Formula 1’s ambitions to introduce a second grand prix in the United States have been well-documented and in the early 2010s there was a sustained attempt to bring the championship to the streets of New Jersey, with New York City’s iconic skyline as a backdrop.

A Red Bull demonstration run was as far as Formula 1 got on the eastern seaboard

But the project hit several roadblocks and, while a circuit layout was drawn up, the fact it was listed as the second of a triple header that involved Monaco and Canada did not augur well. It was, after all, not the first time the event had been included on a draft calendar.

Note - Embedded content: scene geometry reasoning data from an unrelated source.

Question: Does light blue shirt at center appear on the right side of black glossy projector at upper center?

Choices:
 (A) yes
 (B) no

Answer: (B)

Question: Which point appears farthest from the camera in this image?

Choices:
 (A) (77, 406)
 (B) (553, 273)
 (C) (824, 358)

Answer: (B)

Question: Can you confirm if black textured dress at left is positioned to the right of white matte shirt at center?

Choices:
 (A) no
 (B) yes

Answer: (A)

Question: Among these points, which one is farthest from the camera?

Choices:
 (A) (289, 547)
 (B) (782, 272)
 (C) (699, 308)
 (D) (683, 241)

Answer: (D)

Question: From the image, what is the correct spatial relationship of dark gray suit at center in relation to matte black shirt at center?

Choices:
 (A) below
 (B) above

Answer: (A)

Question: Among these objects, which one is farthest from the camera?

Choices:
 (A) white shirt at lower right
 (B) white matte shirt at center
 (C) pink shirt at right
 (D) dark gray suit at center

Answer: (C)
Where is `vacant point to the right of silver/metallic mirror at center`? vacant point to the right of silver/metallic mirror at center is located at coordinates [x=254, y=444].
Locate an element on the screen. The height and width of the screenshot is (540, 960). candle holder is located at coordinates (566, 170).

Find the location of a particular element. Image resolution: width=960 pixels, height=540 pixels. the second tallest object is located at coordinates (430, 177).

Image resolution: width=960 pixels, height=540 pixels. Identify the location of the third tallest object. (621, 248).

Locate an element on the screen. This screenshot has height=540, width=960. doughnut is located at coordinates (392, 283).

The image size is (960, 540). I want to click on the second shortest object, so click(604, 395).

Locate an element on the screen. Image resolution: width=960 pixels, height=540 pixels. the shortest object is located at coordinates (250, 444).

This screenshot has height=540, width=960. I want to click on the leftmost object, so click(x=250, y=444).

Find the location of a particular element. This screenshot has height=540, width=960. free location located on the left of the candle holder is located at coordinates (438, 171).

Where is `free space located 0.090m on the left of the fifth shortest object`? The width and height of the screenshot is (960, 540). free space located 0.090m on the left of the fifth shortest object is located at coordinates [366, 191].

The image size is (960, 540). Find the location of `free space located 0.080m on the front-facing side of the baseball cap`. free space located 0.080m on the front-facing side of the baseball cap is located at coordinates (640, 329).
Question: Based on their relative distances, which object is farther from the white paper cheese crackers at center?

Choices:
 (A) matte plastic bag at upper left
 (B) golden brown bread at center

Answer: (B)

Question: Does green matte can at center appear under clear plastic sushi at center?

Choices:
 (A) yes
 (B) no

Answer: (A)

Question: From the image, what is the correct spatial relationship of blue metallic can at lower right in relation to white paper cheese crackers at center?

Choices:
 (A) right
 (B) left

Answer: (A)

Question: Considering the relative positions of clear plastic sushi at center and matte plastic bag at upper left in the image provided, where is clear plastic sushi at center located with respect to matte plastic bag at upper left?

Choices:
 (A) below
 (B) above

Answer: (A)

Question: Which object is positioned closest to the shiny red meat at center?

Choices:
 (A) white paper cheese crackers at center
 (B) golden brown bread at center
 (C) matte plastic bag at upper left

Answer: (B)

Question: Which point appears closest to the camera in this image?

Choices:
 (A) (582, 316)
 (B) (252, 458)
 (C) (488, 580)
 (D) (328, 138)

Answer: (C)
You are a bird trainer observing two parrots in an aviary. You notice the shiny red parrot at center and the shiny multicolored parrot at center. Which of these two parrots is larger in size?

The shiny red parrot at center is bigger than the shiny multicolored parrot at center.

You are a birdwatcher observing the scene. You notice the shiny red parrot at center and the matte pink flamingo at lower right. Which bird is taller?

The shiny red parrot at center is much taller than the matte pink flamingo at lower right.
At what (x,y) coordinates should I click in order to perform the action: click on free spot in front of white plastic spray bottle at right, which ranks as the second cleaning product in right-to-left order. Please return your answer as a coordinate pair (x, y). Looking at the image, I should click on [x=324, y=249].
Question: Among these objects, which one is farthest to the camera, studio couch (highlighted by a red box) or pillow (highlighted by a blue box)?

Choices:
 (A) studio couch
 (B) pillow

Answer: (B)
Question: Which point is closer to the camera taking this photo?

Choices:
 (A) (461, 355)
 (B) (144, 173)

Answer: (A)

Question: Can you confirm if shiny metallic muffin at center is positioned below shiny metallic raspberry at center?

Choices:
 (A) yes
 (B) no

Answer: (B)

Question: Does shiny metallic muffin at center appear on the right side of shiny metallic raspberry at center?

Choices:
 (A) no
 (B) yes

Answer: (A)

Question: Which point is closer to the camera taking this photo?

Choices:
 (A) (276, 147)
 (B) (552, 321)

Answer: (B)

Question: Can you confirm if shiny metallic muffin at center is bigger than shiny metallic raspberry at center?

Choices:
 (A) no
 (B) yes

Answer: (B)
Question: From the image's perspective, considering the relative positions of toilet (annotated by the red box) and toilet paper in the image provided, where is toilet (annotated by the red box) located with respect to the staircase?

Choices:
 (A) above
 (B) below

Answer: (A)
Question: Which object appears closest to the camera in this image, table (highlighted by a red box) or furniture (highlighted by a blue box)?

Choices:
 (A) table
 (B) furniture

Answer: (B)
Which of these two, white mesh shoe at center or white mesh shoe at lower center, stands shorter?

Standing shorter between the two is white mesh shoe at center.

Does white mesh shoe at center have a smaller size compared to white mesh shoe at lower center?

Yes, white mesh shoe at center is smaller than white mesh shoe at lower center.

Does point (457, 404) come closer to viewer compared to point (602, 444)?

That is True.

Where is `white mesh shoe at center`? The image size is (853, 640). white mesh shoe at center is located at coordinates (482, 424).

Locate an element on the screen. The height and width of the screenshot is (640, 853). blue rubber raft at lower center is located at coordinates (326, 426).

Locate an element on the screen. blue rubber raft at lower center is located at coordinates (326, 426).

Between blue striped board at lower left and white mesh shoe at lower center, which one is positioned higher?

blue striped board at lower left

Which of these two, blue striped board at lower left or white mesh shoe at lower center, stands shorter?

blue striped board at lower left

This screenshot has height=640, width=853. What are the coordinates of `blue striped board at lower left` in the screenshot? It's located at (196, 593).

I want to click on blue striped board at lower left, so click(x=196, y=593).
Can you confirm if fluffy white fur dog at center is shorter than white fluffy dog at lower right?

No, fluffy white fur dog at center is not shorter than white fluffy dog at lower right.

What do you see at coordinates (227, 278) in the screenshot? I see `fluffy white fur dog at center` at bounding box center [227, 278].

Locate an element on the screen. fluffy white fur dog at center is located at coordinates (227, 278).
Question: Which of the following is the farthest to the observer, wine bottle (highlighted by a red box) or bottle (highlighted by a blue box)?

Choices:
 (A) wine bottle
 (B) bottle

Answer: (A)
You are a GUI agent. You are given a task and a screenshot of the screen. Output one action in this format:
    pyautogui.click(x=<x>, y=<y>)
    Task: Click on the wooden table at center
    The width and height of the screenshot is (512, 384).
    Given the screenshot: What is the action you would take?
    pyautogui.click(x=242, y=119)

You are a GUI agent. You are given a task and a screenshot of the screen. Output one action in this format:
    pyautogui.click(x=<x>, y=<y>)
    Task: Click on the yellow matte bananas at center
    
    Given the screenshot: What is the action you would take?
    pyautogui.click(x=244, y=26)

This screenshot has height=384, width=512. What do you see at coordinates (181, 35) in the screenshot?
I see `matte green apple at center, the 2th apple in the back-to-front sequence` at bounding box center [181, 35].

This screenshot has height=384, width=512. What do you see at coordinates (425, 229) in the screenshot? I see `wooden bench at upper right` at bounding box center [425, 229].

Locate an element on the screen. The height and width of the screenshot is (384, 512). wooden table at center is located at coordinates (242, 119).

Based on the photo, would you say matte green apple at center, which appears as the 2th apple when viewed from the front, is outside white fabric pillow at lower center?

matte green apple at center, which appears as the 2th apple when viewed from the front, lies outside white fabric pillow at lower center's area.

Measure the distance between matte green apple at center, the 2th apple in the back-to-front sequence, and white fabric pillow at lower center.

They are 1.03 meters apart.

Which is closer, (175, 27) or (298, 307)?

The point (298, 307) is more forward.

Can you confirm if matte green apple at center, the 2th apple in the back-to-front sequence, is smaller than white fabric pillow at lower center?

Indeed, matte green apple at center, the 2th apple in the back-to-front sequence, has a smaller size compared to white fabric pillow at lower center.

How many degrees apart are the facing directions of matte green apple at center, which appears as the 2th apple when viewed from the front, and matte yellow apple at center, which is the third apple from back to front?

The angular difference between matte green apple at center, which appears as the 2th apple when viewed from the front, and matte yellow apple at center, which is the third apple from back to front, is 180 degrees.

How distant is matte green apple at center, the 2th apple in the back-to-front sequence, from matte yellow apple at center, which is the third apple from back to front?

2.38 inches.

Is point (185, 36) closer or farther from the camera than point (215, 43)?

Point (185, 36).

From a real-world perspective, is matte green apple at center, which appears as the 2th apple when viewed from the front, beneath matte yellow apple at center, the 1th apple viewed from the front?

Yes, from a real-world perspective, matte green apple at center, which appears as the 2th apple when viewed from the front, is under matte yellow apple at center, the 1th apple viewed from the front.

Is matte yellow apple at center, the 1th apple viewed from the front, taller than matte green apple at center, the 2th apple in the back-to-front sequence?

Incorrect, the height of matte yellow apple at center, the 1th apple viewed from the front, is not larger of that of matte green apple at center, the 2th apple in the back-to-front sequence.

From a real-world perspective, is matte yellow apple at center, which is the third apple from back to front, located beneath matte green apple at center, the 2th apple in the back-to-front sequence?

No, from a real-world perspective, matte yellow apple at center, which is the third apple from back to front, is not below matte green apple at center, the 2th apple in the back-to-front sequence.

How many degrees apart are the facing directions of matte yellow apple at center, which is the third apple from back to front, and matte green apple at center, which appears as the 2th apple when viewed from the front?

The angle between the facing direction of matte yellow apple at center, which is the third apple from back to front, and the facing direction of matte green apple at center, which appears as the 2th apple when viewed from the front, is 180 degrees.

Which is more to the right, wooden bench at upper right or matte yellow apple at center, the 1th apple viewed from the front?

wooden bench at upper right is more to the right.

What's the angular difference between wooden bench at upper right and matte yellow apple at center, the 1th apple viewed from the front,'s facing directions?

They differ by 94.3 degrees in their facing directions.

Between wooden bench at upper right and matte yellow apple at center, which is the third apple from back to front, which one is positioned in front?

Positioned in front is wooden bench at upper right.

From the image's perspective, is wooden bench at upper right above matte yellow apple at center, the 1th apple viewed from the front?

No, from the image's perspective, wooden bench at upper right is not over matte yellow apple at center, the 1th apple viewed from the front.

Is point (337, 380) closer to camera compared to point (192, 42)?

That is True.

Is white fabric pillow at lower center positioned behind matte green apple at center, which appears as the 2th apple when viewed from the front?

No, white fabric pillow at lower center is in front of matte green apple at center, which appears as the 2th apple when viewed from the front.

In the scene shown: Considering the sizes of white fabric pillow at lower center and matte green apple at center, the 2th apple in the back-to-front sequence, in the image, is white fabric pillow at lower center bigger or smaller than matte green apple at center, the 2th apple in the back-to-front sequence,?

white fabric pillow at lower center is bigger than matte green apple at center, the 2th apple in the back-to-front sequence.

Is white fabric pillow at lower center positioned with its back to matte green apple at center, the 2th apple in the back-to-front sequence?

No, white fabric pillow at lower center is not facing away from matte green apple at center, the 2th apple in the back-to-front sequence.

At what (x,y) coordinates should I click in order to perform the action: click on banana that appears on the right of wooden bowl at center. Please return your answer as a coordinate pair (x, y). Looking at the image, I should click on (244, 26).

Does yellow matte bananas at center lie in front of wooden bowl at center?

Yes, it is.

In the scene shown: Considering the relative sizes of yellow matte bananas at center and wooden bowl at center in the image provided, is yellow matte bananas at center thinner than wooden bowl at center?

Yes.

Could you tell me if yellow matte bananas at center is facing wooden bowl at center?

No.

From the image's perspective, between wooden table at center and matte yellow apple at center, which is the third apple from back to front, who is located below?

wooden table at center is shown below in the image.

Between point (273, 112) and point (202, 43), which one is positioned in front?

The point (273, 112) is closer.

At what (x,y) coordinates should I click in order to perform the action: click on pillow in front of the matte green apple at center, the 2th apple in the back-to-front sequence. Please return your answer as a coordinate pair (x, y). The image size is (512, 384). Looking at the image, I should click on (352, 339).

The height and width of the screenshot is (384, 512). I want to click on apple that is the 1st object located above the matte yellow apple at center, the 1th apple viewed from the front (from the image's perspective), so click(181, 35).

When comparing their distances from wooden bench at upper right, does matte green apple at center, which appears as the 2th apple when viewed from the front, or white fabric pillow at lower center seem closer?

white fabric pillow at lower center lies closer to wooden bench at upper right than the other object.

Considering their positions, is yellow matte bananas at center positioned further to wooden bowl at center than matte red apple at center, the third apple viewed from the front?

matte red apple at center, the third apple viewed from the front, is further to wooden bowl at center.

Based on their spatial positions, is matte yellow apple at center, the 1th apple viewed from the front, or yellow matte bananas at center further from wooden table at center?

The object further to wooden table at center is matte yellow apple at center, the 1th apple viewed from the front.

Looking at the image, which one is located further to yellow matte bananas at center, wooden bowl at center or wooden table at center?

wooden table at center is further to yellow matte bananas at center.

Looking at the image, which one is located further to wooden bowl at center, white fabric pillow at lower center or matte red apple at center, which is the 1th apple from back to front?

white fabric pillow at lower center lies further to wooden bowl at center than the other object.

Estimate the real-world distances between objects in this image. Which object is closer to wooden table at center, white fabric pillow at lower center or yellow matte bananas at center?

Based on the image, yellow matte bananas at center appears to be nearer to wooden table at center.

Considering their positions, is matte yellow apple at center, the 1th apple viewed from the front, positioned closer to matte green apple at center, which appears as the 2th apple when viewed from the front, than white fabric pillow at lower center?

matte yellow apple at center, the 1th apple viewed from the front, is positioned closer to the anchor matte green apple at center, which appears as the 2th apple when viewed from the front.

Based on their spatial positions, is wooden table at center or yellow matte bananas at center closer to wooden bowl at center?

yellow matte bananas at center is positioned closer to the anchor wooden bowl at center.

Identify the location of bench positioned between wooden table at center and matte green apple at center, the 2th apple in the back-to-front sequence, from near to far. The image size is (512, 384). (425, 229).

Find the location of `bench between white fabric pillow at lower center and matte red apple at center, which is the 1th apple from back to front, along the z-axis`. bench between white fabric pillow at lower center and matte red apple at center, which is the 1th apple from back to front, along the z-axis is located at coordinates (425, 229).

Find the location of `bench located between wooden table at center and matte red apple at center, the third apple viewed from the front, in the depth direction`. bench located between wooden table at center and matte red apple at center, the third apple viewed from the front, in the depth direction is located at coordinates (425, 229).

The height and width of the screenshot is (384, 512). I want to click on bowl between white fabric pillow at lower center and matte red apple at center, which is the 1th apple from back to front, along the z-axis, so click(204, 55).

Mexico had last appeared on the schedule in 1992 and it was handed a date as the penultimate event, to run back-to-back with Austin, but even so organisers faced an uphill challenge to upgrade the facilities and make necessary changes to the circuit layout in time.

By the time the FIA’s WMSC reconvened in December to approve a finalised calendar the group of 22 rounds had, to the surprise of very few people, been reduced to 19. A few events had, after all, been included on the draft roster to placate certain people and parties.

Korea was gone. It was very briefly included on a draft 2015 schedule but swiftly axed and Formula 1 has not since returned to the country.

New Jersey was also gone – and the dream of Formula 1 racing there remained thus. CVC Capital Partners and Bernie Ecclestone may now be gone from the scene but current Commercial Rights Holder Liberty Media have carried the torch of trying to introduce a second US event. It has yet to be lit.

Mexico was another event dropped though its absence had a happier ending; promoters made the necessary changes and in 2015 the grand prix returned to the roster, since going on to win the best event award for five successive years.

Formula 1 has occasionally mentioned expanding to as many as 25 grands prix per season but, given its fortunes, will it ever manage to get 22 races into one year?